Enunciado escrito 1. Transcreva sem alterações as linhas dos registros, começando pela linha que contém "collectors: E. Palmer" e seguindo até a linha que contém "habitat: In shady cañon side.", ambas incluídas.

Grandes são os pequenos

Grandes são os pequenos

Segundo Domingo do Advento – C

Leituras: Br 5,1-9; Sl 125; Fl 1,4-11; Lc 3,1-6

São Paulo recorda os começos da pregação do Evangelho aos Filipenses e pede para eles o aumento na caridade que os fará maduros na fé: “Aquele que começou em vós a boa obra há de levá-la à perfeição até o dia de Cristo Jesus” (Fl 1,6). A Igreja teve seus começos lá pelo ano 30 da nossa era, com a paixão e a ressurreição do Senhor. Poucos dias depois ela foi promulgada em Pentecostes, quando o Espírito Santo manifestou a comunhão dos discípulos de Jesus. Devem ter sido dias muito belos, pois foram os começos de uma grande aventura a seguir o seu curso durante milênios. À medida que iam passando os anos, os cristãos de uma nova geração veriam os seus antecessores com admiração. Um caso típico é quando encontramos Santo Irineu de Lyon, na França, a pregar o Evangelho, debelar os erros, favorecer a virtude e morrer no ano 200 d. C. Santo Irineu foi discípulo de São Policarpo, este o foi de São João; por sua vez, São João foi o discípulo amado de Jesus. Seria interessante olhar para Irineu e entender que ele tinha palavras que ele recebera de Jesus através de João e de Policarpo. Não à toa, o conceito de Tradição que nós manejamos hoje em dia tem tudo a ver com aquele que nos legou Santo Irineu em sua famosa obra “Contra as heresias”.

Precisamos voltar a admirar os nossos pais na fé, a história da nossa Igreja. Nós temos pátria e família, algo pequeno que se tornou grande. Os nossos irmãos foram heróicos muitas vezes. Se bem é verdade que alguns dos nossos foram traidores e, inclusive, grandes pecadores, o quadro da Igreja, com suas luzes e sombras, é, em seu conjunto, muito belo, a tal ponto que um Caravaggio não conseguiria pintá-lo. A obra de arte chamada “Igreja” é coisa de Deus, que continua a pintar nas almas pequenas para torná-las grandes.

Enunciado escrito 2. Reproduza o trecho do texto sobre o Segundo Domingo do Advento que começa em "Precisamos voltar a" e vai até "para torná-las grandes.", substituindo "Caravaggio" por "Michelangelo".

Linhas.

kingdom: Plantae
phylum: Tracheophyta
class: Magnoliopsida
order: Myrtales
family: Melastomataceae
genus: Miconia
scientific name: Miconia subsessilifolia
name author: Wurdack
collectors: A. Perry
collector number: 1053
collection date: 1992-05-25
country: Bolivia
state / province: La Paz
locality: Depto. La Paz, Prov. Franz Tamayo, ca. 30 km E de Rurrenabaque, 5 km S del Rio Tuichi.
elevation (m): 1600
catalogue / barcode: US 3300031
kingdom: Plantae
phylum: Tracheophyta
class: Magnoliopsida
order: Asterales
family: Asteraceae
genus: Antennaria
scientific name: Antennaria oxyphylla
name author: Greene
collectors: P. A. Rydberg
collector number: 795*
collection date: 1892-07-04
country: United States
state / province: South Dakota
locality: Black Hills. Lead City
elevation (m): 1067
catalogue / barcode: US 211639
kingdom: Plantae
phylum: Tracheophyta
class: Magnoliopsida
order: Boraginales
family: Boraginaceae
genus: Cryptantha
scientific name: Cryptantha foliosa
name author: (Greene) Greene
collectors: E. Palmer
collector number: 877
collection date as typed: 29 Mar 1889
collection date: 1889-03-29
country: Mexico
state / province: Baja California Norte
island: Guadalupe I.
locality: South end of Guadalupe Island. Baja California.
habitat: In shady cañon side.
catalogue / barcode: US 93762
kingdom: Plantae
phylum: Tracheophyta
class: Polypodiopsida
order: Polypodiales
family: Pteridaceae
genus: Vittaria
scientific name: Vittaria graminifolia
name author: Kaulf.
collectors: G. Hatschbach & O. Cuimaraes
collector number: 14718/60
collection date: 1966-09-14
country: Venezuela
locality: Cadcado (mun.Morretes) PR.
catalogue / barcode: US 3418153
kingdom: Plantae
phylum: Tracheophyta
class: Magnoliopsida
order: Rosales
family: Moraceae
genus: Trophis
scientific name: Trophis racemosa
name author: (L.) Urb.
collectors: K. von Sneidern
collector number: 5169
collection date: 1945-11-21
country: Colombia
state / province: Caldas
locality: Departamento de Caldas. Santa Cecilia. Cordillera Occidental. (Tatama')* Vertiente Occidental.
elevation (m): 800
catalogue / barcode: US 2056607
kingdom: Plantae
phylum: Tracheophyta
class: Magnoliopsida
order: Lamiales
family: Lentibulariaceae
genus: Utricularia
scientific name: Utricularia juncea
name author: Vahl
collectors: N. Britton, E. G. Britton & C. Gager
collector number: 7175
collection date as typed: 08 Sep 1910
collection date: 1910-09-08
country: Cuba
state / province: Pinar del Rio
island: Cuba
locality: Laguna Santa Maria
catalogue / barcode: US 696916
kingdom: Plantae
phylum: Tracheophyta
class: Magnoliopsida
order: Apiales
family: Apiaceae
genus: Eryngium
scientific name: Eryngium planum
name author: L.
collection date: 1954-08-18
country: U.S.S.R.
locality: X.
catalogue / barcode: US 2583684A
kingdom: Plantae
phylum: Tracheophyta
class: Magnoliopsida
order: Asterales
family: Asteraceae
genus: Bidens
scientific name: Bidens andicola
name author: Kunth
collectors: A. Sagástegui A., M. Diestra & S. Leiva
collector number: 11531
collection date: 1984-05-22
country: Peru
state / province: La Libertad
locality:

Resposta escrita 1.
collectors: E. Palmer
collector number: 877
collection date as typed: 29 Mar 1889
collection date: 1889-03-29
country: Mexico
state / province: Baja California Norte
island: Guadalupe I.
locality: South end of Guadalupe Island. Baja California.
habitat: In shady cañon side.

Resposta escrita 2.
Precisamos voltar a admirar os nossos pais na fé, a história da nossa Igreja. Nós temos pátria e família, algo pequeno que se tornou grande. Os nossos irmãos foram heróicos muitas vezes. Se bem é verdade que alguns dos nossos foram traidores e, inclusive, grandes pecadores, o quadro da Igreja, com suas luzes e sombras, é, em seu conjunto, muito belo, a tal ponto que um Michelangelo não conseguiria pintá-lo. A obra de arte chamada “Igreja” é coisa de Deus, que continua a pintar nas almas pequenas para torná-las grandes.